Republicans won't really try to repeal it. Republicans will run this fall on a promise to repeal this deeply unpopular bill, and will likely reap the political advantages of that promise. But in reality there is little chance of their following through. Even if Republicans were to take both houses of Congress, they would still face a presidential veto and a Democratic filibuster.

But more important, once an entitlement is in place, it becomes virtually impossible to take away. The fact that Republicans have been criticizing Obamacare for cutting Medicare shows that they are not really willing to take the heat for cutting people's benefits once they have them — no matter how unaffordable those benefits are. Paul Ryan put forth a serious plan for entitlement reform — and attracted just six co-sponsors at last count. Enough said.

Sadly, I suspect that Tanner will be proven correct about this. In fact, it wouldn't surprise me if many Republicans are secretly happy that last night's health care "reform" passed and will soon be signed into law by President Obama.

Because the very massive public outcry against this legislation is a huge carrot that a lot - if not most - of the Republicans in or running for high office will be using to lure Americans into "vote for us!" Oh, I'm fairly sure (not positive, but have a gut feeling) that the Republicans will take control of the House and Senate come November. But if there is any effort to repeal Obamacare it will only be a token gesture. There will be some bills passed in Congress, and Obama will veto them all (I doubt there'll be a supermajority in Congress to override that). And then we won't hear anything about it again because the Republicans in general will boo-hoo about "it's too hard for us to fight the veto". And of course they will use that to justify that we the people merely need to elect more Republicans.

And nothing will change.

Fercryingoutloud, the GOP had the White House and both houses of Congress for six years. Did government decrease in size at all during that period?! Hell no it didn't! On the Republicans' watch it increased more than any other time in living memory, until last night. If anyone seriously believes that things will be any different the next time the Republicans "have the power", I've some oceanfront property in Nebraska to sell.

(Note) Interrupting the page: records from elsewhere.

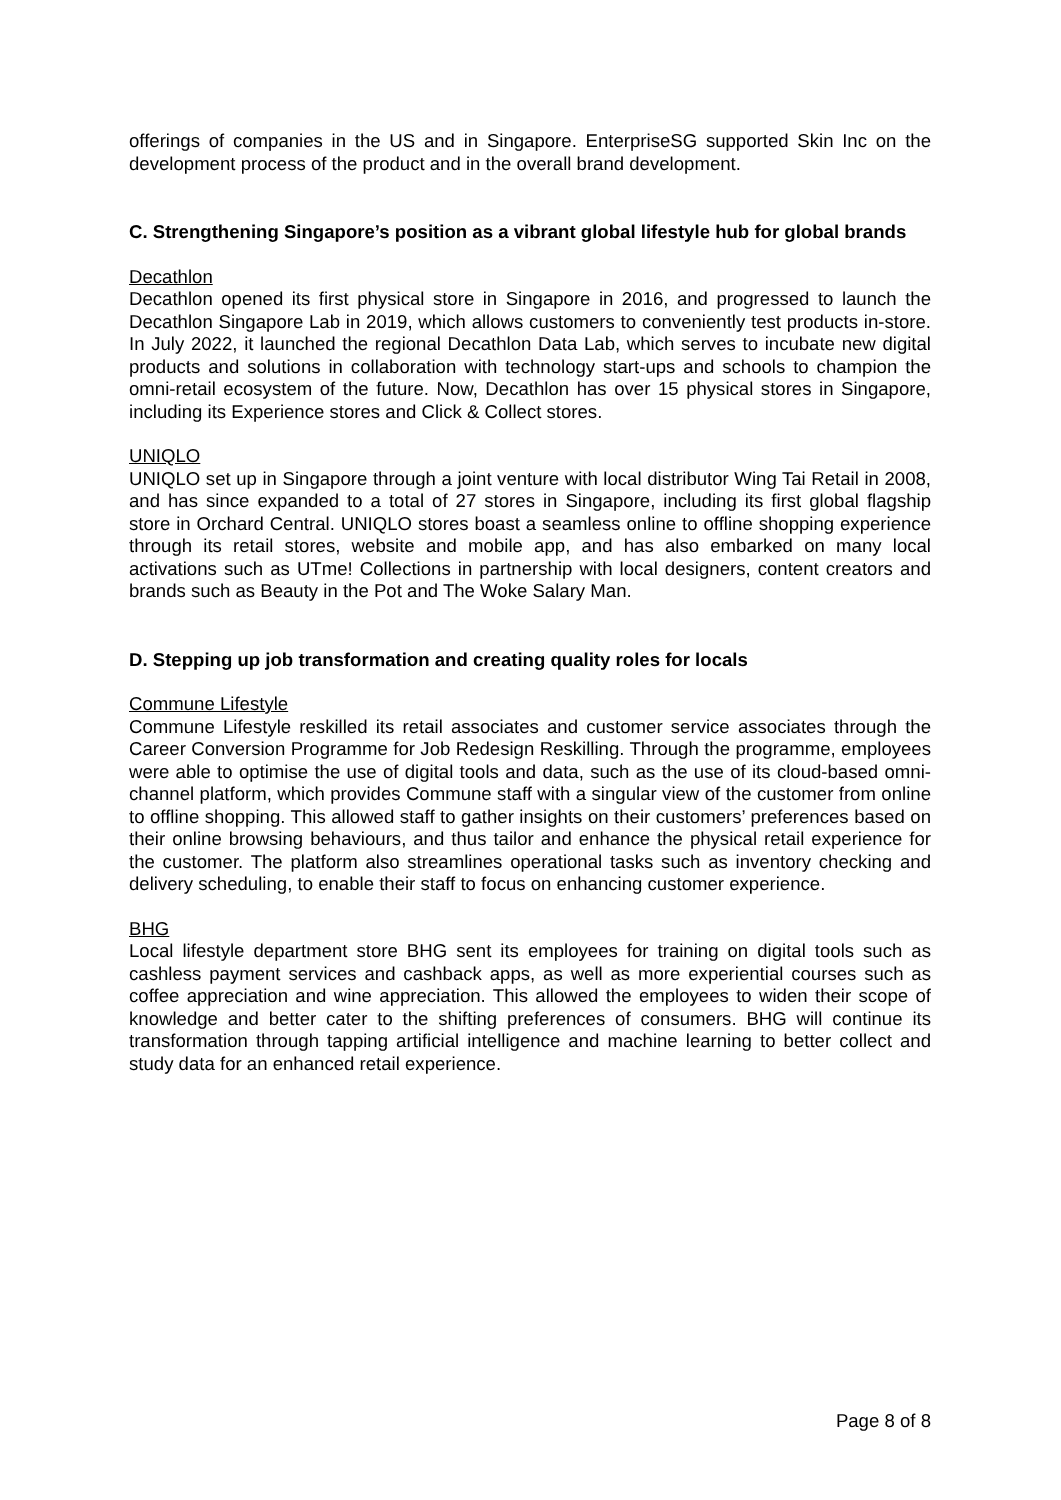offerings of companies in the US and in Singapore. EnterpriseSG supported Skin Inc on the development process of the product and in the overall brand development.
C. Strengthening Singapore’s position as a vibrant global lifestyle hub for global brands
Decathlon
Decathlon opened its first physical store in Singapore in 2016, and progressed to launch the Decathlon Singapore Lab in 2019, which allows customers to conveniently test products in-store. In July 2022, it launched the regional Decathlon Data Lab, which serves to incubate new digital products and solutions in collaboration with technology start-ups and schools to champion the omni-retail ecosystem of the future. Now, Decathlon has over 15 physical stores in Singapore, including its Experience stores and Click & Collect stores.
UNIQLO
UNIQLO set up in Singapore through a joint venture with local distributor Wing Tai Retail in 2008, and has since expanded to a total of 27 stores in Singapore, including its first global flagship store in Orchard Central. UNIQLO stores boast a seamless online to offline shopping experience through its retail stores, website and mobile app, and has also embarked on many local activations such as UTme! Collections in partnership with local designers, content creators and brands such as Beauty in the Pot and The Woke Salary Man.
D. Stepping up job transformation and creating quality roles for locals
Commune Lifestyle
Commune Lifestyle reskilled its retail associates and customer service associates through the Career Conversion Programme for Job Redesign Reskilling. Through the programme, employees were able to optimise the use of digital tools and data, such as the use of its cloud-based omni-channel platform, which provides Commune staff with a singular view of the customer from online to offline shopping. This allowed staff to gather insights on their customers’ preferences based on their online browsing behaviours, and thus tailor and enhance the physical retail experience for the customer. The platform also streamlines operational tasks such as inventory checking and delivery scheduling, to enable their staff to focus on enhancing customer experience.
BHG
Local lifestyle department store BHG sent its employees for training on digital tools such as cashless payment services and cashback apps, as well as more experiential courses such as coffee appreciation and wine appreciation. This allowed the employees to widen their scope of knowledge and better cater to the shifting preferences of consumers. BHG will continue its transformation through tapping artificial intelligence and machine learning to better collect and study data for an enhanced retail experience.
Page 8 of 8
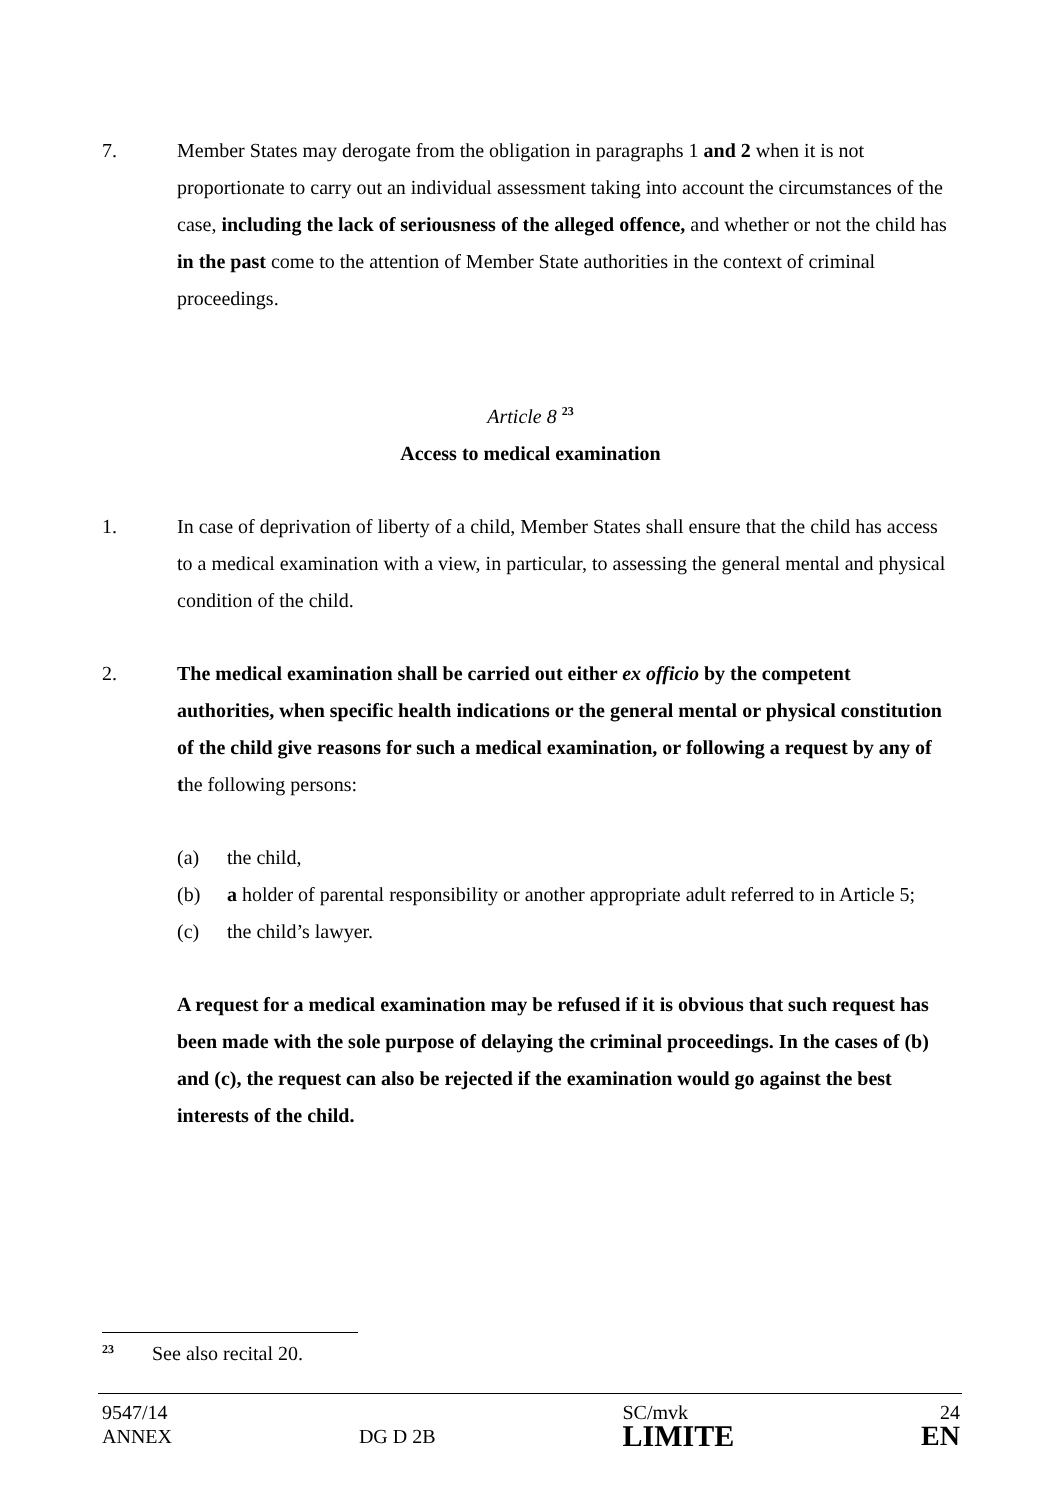7. Member States may derogate from the obligation in paragraphs 1 and 2 when it is not proportionate to carry out an individual assessment taking into account the circumstances of the case, including the lack of seriousness of the alleged offence, and whether or not the child has in the past come to the attention of Member State authorities in the context of criminal proceedings.
Article 8 <sup>23</sup>
Access to medical examination
1. In case of deprivation of liberty of a child, Member States shall ensure that the child has access to a medical examination with a view, in particular, to assessing the general mental and physical condition of the child.
2. The medical examination shall be carried out either ex officio by the competent authorities, when specific health indications or the general mental or physical constitution of the child give reasons for such a medical examination, or following a request by any of the following persons:
(a) the child,
(b) a holder of parental responsibility or another appropriate adult referred to in Article 5;
(c) the child’s lawyer.
A request for a medical examination may be refused if it is obvious that such request has been made with the sole purpose of delaying the criminal proceedings. In the cases of (b) and (c), the request can also be rejected if the examination would go against the best interests of the child.
<sup>23</sup> See also recital 20.
9547/14
ANNEX
DG D 2B
SC/mvk
LIMITE
24
EN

The Republicans have been promising to revoke the "right" to abortion for three and a half decades. They haven't done it yet. I'm not entertaining any optimism that they will be more rigorous in ridding us of this latest embiggening of big government.

So let me wrap this up by writing what I perhaps should have said last night, because there are times when a writer has done his absolute best to articulate his sentiments to the fullest but can sincerely go no further without violating the mores of polite society...

We are sooooo fucked.

God help us.

1 comment:

Anonymous said...

I agree with your last two sentences 1,000,000%. Ugh.

Time for a Constitutional Convention.